Mahmoud Mardawi, membre du bureau des relations nationales du Hamas, ancien prisonnier et ami de Sinwar, a déclaré à Al-Monitor: “Sinwar est une grande personnalité, mais il ne veut pas travailler en dehors de la structure organisationnelle du Hamas, puisqu’il est en charge de la bande de Gaza. Il est responsable de la mise en œuvre des décisions du mouvement, principalement la réconciliation avec le Fatah, une décision organisationnelle qui concerne l’ensemble du Hamas. Sinwar est chargé de l’appliquer sur le terrain et de résoudre tous les problèmes auxquels [cette réconciliation] est confrontée.”

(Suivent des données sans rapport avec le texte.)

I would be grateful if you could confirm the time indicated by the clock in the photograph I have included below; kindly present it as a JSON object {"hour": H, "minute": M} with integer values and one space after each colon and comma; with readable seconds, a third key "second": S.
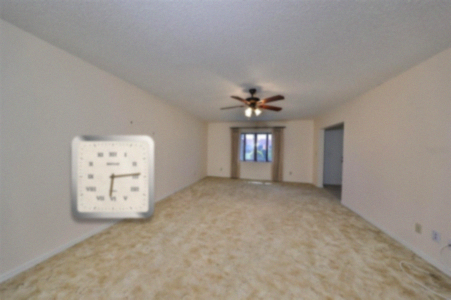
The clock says {"hour": 6, "minute": 14}
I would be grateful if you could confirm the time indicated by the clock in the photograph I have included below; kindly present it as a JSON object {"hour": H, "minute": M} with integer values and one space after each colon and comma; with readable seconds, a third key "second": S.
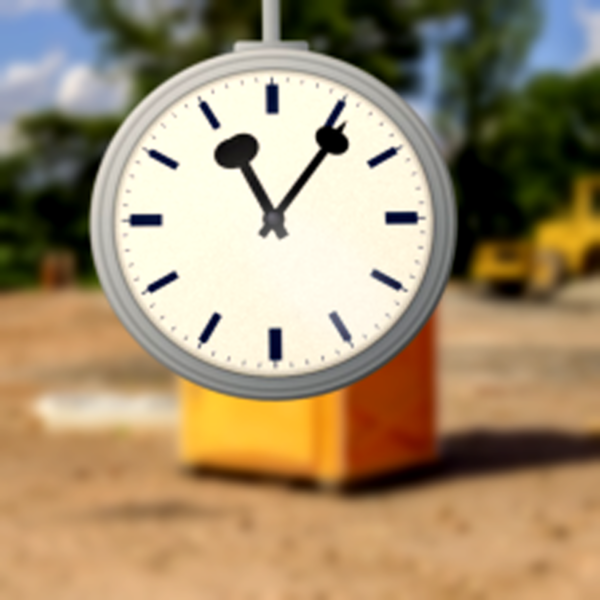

Mardawi a ajouté: “Je refuse de séparer Sinwar du Hamas, et bien que certains dirigeants ne soient pas d’accord avec lui, l’institution représente tout le monde. Le Hamas se prépare actuellement à diriger le projet national palestinien et, naturellement, il rassemble différentes générations et différentes visions.”

Raed Nairat, professeur de sciences politiques à l’Université nationale An-Najah à Naplouse et directeur du Centre contemporain d’études et d’analyse des politiques, a déclaré à Al-Monitor: “Le Hamas prend son temps pour prendre des décisions parce que tout doit passer par des institutions et des conseils politiques. Il semble que Sinwar ait profité de ce lent processus de prise de décision du mouvement et ait pris ce qui semblait être des décisions hâtives en prenant des raccourcis. Ses actions sont le résultat d’avoir été à l’écart des canaux organisationnels pendant les longues années qu’il a passées en prison.”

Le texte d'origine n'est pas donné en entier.